Już w najbliższy weekend Valentina Shevchenko, mistrzyni wagi muszej kobiet, zmierzy się z Jennifer Maią. W nadchodzącym starciu mistrzyni jest dużą faworytką, ale jak sama mówi kursy przed pojedynkiem nie mają na nią żadnego wpływu.
Shevchenko podczas spotkania z mediami przed nadchodzącą walką została zapytana o to, czy bycie dużą faworytką wpływa w jakiś sposób na jej spojrzenie na starcie.
Nie wiem jaki to mogłoby mieć na mnie wpływ? Nie rozumiem. Trenuję bardzo ciężko po to, żeby potem toczyć łatwe walki. Gdyby ludzie mieli okazję zobaczyć jak trenuję zrozumieliby to.
Shevchenko dodała też, że nie jest osobą, która skupia się na tym co mówią o niej inni. Stara się iść swoją drogą i żyć swoim stylem, nie patrząc na innych.
To co interesuje mnie najbardziej, to jak sprawić, żeby moje walki były jeszcze lepsze, żeby bardziej dominować, walczyć bardziej technicznie i być silniejszą. To mnie interesuje najbardziej.

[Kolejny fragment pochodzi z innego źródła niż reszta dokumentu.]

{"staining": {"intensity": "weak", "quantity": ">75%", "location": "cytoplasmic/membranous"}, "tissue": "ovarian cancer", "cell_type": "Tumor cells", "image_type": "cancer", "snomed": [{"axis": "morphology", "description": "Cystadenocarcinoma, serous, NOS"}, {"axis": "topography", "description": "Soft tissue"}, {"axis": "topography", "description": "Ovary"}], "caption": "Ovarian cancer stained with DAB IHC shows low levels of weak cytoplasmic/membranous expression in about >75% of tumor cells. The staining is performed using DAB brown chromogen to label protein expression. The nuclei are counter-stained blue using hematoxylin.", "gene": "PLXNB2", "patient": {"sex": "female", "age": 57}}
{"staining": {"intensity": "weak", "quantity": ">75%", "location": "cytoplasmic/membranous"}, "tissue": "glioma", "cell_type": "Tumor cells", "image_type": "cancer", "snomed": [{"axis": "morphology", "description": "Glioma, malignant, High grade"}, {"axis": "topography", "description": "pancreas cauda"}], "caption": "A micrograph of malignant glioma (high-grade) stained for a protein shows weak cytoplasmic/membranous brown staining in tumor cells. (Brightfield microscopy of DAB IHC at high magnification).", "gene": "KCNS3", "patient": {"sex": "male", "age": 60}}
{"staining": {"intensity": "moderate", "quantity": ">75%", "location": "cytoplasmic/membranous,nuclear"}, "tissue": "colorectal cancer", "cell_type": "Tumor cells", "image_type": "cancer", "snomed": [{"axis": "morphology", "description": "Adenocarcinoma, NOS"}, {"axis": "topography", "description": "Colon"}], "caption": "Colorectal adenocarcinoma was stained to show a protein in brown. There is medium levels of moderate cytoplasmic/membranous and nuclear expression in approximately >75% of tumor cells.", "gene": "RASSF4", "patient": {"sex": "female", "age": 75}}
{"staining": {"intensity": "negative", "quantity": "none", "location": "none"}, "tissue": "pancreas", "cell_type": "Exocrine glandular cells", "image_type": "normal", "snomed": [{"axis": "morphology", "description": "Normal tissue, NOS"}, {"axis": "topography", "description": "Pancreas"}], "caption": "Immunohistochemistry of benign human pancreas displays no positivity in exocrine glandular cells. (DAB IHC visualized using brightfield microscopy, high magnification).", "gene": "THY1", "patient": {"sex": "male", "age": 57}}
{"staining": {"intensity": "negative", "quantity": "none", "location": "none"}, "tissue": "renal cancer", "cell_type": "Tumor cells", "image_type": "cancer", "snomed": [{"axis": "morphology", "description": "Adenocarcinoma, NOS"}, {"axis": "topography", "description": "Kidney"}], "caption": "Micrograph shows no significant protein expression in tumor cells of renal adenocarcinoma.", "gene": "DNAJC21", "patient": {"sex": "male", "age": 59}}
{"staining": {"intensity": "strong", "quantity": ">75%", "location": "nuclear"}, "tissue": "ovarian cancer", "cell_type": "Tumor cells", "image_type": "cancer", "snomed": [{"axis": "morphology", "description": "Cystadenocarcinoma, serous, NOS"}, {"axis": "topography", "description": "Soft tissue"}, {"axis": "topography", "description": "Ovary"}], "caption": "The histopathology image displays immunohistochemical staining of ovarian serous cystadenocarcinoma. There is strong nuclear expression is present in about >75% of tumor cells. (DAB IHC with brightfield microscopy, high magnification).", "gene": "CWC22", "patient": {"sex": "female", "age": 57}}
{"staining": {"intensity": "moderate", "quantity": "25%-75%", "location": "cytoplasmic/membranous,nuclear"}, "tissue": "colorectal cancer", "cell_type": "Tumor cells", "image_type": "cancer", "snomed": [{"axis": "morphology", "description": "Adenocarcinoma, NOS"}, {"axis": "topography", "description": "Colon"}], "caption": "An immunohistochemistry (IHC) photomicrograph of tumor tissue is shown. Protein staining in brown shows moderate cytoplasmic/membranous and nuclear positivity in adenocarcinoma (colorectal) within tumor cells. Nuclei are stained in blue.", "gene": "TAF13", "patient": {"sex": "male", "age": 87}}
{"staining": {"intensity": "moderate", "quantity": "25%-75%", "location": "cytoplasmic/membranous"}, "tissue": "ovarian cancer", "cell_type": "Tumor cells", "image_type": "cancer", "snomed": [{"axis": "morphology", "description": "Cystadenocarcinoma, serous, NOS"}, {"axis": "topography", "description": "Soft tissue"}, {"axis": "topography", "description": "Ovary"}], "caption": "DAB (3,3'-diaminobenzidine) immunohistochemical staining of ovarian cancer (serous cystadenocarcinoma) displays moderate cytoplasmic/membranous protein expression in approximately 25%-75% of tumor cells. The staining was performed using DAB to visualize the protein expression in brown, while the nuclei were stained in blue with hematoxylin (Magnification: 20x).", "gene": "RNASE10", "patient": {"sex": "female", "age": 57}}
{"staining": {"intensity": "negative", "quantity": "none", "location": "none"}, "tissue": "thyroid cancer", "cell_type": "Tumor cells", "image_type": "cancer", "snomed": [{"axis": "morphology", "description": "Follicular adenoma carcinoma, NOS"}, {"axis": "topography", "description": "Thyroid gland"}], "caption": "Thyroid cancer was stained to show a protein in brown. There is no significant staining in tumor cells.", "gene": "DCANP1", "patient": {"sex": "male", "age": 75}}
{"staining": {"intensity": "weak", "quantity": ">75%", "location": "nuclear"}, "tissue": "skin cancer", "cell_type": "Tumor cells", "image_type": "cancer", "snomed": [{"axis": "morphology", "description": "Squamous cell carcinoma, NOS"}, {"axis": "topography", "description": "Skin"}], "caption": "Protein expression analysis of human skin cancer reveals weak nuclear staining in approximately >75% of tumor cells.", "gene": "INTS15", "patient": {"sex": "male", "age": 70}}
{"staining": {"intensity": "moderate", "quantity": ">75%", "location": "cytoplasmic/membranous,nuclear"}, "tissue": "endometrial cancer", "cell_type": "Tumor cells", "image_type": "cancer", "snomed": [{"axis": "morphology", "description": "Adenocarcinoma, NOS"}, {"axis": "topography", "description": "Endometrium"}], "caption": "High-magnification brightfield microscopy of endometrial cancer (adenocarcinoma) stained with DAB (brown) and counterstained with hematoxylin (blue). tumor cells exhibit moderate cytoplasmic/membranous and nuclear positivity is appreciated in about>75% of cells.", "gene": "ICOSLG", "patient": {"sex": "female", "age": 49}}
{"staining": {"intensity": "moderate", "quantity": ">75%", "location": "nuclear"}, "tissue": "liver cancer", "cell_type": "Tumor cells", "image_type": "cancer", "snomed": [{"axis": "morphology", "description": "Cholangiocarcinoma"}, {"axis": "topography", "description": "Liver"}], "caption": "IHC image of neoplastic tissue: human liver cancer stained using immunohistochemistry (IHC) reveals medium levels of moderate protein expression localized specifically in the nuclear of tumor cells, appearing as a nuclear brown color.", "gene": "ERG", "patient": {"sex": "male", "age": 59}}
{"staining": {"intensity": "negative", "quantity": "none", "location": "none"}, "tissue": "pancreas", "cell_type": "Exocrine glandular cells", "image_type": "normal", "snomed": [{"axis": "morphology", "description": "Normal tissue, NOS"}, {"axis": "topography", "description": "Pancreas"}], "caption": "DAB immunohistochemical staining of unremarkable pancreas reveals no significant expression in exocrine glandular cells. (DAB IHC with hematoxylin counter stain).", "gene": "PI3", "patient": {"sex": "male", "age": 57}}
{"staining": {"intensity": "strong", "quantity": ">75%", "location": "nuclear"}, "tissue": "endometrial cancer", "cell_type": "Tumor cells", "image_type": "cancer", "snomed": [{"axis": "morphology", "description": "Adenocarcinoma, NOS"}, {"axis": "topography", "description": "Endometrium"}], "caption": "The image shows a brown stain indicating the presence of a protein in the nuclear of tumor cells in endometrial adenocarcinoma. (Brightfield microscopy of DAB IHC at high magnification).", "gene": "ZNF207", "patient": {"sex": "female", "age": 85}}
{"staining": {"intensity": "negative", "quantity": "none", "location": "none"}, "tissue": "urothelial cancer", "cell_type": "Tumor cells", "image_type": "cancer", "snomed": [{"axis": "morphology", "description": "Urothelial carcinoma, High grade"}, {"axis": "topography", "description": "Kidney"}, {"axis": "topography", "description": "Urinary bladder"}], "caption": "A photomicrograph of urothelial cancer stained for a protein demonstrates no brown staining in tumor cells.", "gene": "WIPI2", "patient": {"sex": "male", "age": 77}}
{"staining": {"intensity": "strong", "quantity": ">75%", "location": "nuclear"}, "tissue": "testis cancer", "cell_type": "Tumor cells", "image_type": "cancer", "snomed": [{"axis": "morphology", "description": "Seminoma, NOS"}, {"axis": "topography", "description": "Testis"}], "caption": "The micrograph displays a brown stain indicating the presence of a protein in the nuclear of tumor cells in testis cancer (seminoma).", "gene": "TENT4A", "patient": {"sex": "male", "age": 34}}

Shevchenko od czasu przejścia w 2018 roku do wagi muszej wygrała 5 walk z rzędu. Mistrzowski pas zdobyła w walce z Joanną Jędrzejczyk, pokonując ją na gali UFC 231 w grudniu 2018 roku. Od tamtej walki trzykrotnie broniła mistrzowskiego tytułu w wadze do 125 funtów, pokonując po kolei Jessica Eye, Liz Carmouche i Katlyn Chookagian.